We weren’t ashamed that Logan had autism, or, really even angry….not this time around anyway. We were just tired. So we waited, until one night, when I knew it was time to talk to Logan. We went in his bedroom, laid on the bottom bunk together and pulling him to me I said, “How come you think you are different than the other kids?” “Because,” He answered, shrugging his shoulders, “I have autism.” “Why do you think you have autism?” I asked, “Because my teacher told me I do.” “What did you tell your teacher when he said you had autism?” (I was under the impression they knew we hadn’t talked to Logan yet) “I said I wasn’t mean enough to have autism.” (Did I mention Alex likes to tease Logan?) “Then what happened?” I wanted to know. “My teacher said he wasn’t trying to make me feel bad, and that autism was just a different way of seeing things. But I kept telling him, ‘no I don’t have autism’ over and over, until finally I just had to accept it,” “and how did you feel when you accepted it?” I wondered. “I don’t know, maybe a little bit like my heart was ripping.” I held him then, with his head tucked under my chin so he couldn’t see my face. Held him while he pressed against the sorrows in my pocket, pushing them deep into my flesh.

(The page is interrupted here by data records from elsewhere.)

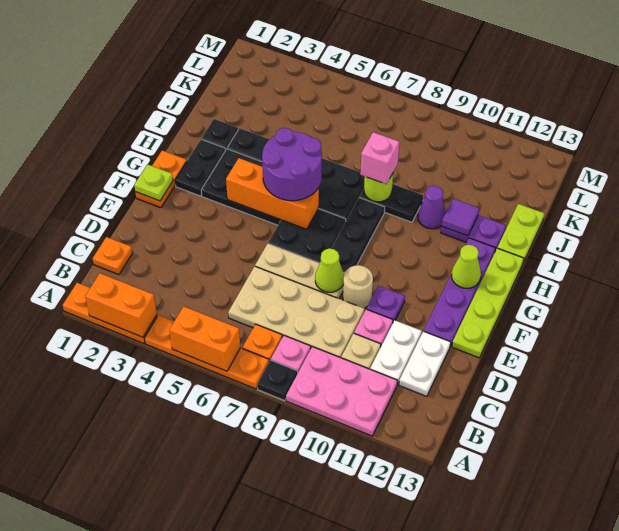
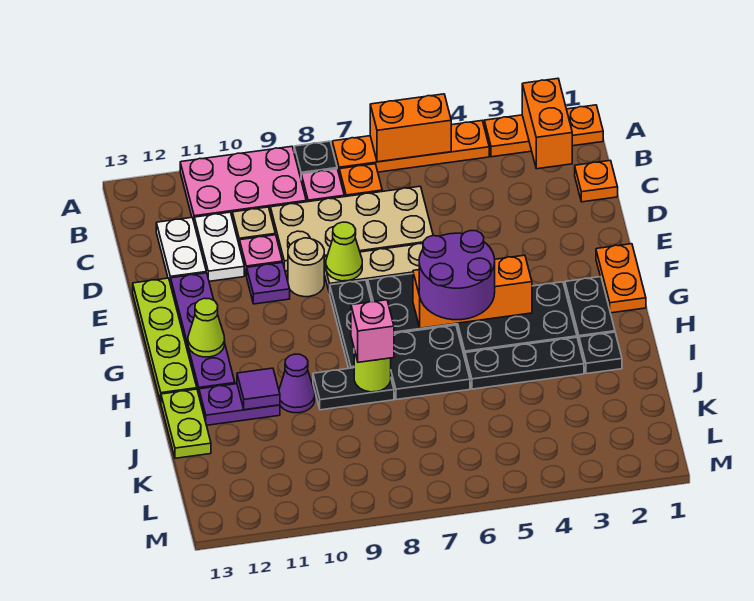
orange brick A2:A3 level 2 -> orange brick A2:B2 level 2
lime plate F1 level 2 -> none

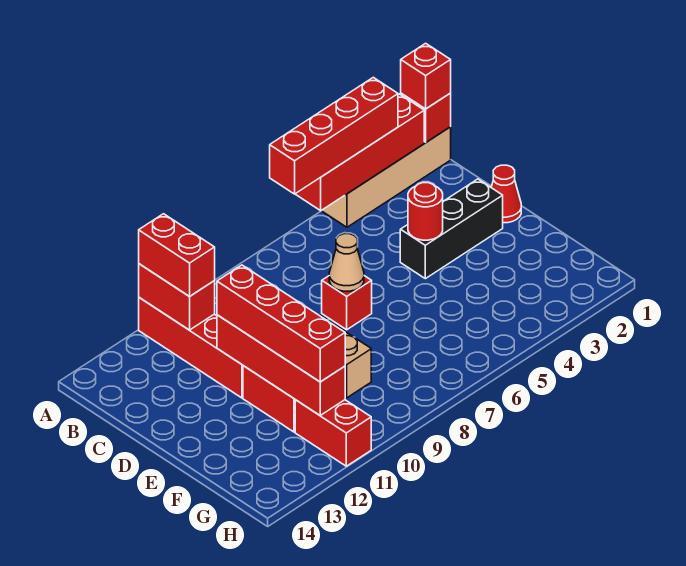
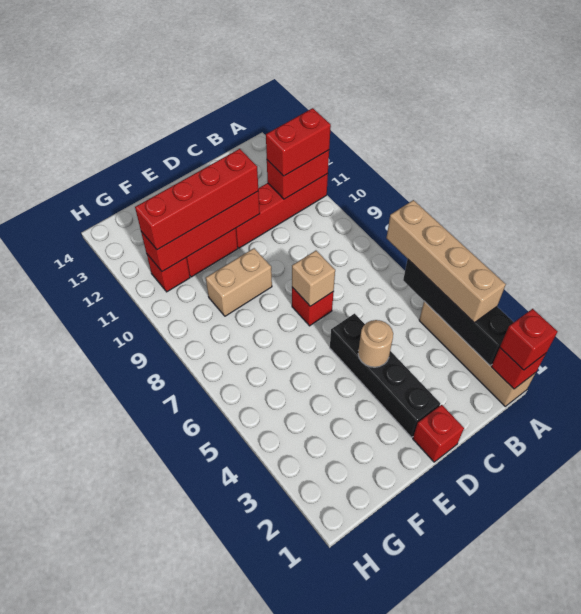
red brick A2:A5 level 2 -> black brick A2:A5 level 2
red brick A3:A6 level 3 -> tan brick A3:A6 level 3
red cone D1 level 1 -> red brick D1 level 1
black brick D2:D4 level 1 -> black brick D2:D5 level 1
red round brick D4 level 2 -> tan round brick D4 level 2
tan cone D7 level 2 -> tan brick D7 level 2
red brick G11:H11 level 1 -> red brick G11 level 1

(Okay, I will show you BOTH shots of Alex wearing a sweater, all in one post!
This is like spotting a Giant Panda in the wild!!! In the next picture frame, he's ripping
it off. I believe we bribed him with pizza?) December 2009


Spencer came in from where he’d been listening at the door and lay next to us on the bed. After a moment, he started to tickle Logan, so Logan grabbed Spencer and in no time they were rolling around on the floor, laughing and fighting like brothers do. I remember thinking how ordinary it all seemed, how life (trite though it is to even say it) continues, relentlessly continues. Later that night Spencer, who considers himself a self appointed third parent, climbed into my lap, laid his head against my heart and reached his arm around me to pat my back in a consoling manner, then he said, “Well, I think we handled that well.”

The next morning, as I was flipping pancakes Logan, still rumpled with sleep, walked up to me and said, “You know I’ve been thinking, and this really can’t be right mom.” “What can’t be right?” I asked. “Me having autism,” he said. “Why do you think it can’t be right?” I wondered while sliding six fat pancakes onto a paper plate. “Because I’m a Viking” he said determinedly, grabbing a pancake, “And Vikings don’t get autism.”